Pursuant to Art. 16a (1) TKG 2003, operators of public communications networks must take appropriate measures to ensure the integrity of their networks and to ensure the continued availability of the services provided through these networks. Pursuant to Art. 16a (2) TKG 2003, operators of public communications networks or services, taking into account the state of the art, must ensure, by appropriate technical and organizational measures, a level of security suitable for controlling network security risks. In particular, the measures must be capable of avoiding or minimizing the impact of security breaches on users and interconnected networks.
These provisions transpose provisions of EU law into Austrian law. To clarify these provisions, ENISA, together with the Member States of the EU, drafted the document Technical Guideline for Minimum Security Measures, which divides the measures to be taken into different areas and subdivisions. Operators are advised to use this document when selecting their security measures. The document can be found in the following for download.

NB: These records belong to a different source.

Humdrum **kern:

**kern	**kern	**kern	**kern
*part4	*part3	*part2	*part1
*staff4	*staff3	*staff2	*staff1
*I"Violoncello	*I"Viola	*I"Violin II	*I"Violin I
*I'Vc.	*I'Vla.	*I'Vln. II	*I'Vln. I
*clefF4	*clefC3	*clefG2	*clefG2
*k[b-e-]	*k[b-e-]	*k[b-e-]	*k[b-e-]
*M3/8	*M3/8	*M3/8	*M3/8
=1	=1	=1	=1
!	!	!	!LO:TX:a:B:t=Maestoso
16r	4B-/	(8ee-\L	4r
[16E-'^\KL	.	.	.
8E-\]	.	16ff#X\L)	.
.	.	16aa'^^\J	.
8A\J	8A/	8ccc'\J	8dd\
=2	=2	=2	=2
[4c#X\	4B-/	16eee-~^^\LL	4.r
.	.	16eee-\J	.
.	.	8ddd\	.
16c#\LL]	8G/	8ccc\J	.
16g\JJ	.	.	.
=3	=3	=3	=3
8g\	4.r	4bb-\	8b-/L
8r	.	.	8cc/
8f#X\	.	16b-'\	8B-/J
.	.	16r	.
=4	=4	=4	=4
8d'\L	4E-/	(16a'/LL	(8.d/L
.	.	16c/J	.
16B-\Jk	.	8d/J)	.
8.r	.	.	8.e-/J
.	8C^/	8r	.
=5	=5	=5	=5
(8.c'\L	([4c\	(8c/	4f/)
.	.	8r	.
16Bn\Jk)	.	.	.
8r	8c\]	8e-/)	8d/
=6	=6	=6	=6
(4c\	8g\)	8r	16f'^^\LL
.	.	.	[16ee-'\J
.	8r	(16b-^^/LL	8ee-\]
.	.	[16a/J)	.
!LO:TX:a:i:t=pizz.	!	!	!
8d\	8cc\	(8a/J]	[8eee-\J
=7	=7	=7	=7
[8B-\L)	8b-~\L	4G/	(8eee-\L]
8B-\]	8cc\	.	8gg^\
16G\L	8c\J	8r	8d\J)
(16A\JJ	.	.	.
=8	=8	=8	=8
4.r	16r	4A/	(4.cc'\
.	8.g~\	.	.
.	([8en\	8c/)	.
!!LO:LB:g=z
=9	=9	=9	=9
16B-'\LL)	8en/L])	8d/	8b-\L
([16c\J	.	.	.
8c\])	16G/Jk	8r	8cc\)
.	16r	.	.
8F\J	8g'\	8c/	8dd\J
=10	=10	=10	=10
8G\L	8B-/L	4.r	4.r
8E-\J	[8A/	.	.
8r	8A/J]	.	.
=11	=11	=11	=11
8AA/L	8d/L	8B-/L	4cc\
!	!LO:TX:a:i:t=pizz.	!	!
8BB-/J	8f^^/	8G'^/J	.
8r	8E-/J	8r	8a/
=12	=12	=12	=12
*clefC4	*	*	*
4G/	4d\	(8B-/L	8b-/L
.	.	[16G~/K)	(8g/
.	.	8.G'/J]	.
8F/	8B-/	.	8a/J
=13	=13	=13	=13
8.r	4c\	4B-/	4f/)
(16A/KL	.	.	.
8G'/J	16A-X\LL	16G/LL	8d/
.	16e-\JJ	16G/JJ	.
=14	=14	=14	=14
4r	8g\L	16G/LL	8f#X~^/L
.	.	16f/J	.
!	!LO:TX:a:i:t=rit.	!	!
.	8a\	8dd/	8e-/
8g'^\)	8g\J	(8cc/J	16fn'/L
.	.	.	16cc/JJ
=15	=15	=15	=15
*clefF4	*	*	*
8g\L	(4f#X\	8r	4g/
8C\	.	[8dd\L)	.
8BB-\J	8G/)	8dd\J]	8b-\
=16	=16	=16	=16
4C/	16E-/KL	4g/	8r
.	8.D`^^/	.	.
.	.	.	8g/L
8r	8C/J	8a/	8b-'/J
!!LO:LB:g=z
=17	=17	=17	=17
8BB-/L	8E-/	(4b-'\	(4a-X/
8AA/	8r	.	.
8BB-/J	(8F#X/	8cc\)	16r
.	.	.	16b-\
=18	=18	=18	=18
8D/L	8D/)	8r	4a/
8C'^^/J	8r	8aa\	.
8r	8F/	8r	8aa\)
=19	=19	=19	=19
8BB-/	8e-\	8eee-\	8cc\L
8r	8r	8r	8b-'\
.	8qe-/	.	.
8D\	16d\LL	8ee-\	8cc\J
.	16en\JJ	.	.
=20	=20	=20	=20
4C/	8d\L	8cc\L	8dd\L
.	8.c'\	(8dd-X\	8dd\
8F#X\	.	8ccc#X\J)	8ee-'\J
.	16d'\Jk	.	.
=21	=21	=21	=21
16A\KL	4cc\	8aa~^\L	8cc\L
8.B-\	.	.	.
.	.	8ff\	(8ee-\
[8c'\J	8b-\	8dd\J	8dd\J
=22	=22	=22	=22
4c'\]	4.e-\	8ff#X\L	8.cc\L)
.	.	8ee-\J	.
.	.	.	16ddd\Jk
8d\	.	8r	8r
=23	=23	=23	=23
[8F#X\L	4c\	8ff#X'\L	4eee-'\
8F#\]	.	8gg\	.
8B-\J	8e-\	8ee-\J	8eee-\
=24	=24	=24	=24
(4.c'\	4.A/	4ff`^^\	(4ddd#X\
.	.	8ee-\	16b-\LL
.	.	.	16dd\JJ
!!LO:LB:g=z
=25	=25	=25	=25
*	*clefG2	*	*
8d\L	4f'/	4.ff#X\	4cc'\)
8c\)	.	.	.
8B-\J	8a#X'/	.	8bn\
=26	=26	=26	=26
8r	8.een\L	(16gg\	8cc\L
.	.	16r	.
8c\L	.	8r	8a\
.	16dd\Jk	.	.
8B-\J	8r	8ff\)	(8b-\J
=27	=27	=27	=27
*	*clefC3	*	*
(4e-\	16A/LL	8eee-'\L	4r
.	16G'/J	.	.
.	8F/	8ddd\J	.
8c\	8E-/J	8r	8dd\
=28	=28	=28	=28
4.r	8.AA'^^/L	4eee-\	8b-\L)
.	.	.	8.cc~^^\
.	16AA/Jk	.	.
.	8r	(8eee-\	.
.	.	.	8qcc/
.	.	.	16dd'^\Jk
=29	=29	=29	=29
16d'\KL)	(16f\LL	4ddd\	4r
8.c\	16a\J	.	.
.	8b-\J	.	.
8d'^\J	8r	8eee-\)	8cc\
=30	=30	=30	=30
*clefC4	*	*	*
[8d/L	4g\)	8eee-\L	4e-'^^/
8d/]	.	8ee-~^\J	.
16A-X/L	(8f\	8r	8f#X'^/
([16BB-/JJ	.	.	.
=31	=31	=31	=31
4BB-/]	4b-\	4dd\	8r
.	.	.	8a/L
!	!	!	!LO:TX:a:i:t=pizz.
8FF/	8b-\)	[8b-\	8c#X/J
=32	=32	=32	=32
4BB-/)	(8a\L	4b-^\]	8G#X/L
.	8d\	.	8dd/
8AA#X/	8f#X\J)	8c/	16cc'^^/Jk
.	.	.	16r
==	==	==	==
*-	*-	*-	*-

Pursuant to Art. 16a (9) TKG 2003, the Federal Minister of Transport, Innovation and Technology, after consulting the regulatory authority, determines the more detailed provisions on the implementation of Art. 16a, taking into account the relevant international regulations. Since the Technical Guideline for Minimum Security Measures aims at harmonizing the level of security and is supported by the EU Member States, it is to be expected that the content of the document will be taken into account in a Regulation of the regulatory authority pursuant to Art. 16a (9) TKG 2003.